Quo vadis, Medienwelt?

12. September 2019 verfasst von Rainer Reichl

Quo vadis, Medienwelt? 

Die Entwicklung der Medien wird heutzutage viel diskutiert. Es wird von Disruptionen gesprochen, von digitalem Wandel und dem Aussterben klassischer Medien. Die Entwicklung der Medien war aber immer schon im Fluss. Das Einzige, das sich geändert hat, ist die Entwicklungsgeschwindigkeit. Es sind 12 wesentliche Punkte, die unseres Erachtens die neue Realität ausmachen.

 

1. Nicht „Entweder-oder“ sondern „Und“: Die neue Medienwelt setzt auf das Zusammenspiel von analogen, digitalen und sozialen Medien und zunehmend auch auf Live Experience, also das direkte Markenerlebnis.

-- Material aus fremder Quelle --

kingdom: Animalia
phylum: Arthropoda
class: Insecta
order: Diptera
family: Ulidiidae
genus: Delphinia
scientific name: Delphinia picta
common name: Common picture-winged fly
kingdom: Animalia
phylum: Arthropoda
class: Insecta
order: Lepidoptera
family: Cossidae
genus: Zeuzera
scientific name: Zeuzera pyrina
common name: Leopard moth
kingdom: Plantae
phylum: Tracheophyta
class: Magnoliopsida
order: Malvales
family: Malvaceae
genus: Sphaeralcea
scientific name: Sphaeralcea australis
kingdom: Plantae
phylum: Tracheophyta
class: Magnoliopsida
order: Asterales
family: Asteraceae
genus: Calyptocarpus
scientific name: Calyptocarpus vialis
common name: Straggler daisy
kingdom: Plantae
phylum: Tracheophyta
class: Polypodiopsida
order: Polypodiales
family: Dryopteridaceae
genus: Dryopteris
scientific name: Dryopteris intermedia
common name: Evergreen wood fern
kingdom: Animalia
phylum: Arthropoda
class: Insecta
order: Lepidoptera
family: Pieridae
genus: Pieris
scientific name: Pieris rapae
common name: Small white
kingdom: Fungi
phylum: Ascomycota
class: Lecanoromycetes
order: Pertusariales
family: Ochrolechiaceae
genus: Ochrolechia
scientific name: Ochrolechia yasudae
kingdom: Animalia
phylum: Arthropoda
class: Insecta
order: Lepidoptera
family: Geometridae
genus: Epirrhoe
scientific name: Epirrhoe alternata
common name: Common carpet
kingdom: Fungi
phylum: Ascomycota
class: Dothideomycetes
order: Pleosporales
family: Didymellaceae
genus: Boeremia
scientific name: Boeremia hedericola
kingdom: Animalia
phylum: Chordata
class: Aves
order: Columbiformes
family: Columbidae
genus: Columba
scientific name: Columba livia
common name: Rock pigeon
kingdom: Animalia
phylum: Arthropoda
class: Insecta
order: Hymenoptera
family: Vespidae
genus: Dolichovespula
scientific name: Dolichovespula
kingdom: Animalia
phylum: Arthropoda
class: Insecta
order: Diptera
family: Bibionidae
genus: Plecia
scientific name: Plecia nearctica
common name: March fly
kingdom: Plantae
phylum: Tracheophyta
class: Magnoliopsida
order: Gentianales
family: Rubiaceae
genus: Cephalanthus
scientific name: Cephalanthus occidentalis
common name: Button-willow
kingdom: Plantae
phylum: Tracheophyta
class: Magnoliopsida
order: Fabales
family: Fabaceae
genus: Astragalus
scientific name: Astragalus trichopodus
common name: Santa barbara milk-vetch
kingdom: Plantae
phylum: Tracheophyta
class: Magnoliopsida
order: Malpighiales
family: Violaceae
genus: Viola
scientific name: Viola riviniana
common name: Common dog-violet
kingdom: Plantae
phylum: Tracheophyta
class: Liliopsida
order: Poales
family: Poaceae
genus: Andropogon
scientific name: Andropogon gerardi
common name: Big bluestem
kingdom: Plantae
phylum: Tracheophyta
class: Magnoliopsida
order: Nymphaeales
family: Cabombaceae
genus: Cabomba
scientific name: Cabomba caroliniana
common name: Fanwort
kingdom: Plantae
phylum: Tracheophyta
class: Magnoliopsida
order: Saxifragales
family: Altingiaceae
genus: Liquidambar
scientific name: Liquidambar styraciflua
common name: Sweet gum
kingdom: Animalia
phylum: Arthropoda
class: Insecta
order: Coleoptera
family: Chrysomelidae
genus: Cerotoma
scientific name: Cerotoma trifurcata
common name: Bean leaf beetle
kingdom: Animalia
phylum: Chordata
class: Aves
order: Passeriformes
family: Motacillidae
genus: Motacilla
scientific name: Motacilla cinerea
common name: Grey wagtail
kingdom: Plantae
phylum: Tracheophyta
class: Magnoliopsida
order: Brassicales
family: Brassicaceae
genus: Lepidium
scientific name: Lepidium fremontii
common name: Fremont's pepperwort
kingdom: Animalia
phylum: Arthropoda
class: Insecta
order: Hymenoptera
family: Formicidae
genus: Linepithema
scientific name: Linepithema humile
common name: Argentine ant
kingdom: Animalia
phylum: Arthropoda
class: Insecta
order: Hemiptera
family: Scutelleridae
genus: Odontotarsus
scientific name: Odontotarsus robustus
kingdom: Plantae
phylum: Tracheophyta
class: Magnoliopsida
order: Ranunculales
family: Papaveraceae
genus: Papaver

2. Explosionsartige Entwicklung des Medienangebotes: Die Reichweite einzelner Medien sinkt.Direkter Zugang ersetzt die Massenmedien. 

3. Unternehmen entwickeln ihre eigenen Medien und finden einen direkten Zugang zu ihren Zielgruppen. Dazu gehören neben Websites, Newsletter und Social Media Postings auch Podcasts, Corporate Publishing Produkte und Events.

4. Printmedien, wie z.B. Special Interest Medien, die nahe an ihren Lesern arbeiten und journalistische Qualität bieten, haben gewaltige Chancen.

5. Podcasts sind die neue Form des Radiohörens. Eine Chance für alle Radiomacher.

6. Streaming-Plattformen wie Netflix sind attraktiver als klassisches TV. TV-Sender kommen zunehmend unter Druck und sind gefordert, ihr Geschäftsmodell zu überdenken.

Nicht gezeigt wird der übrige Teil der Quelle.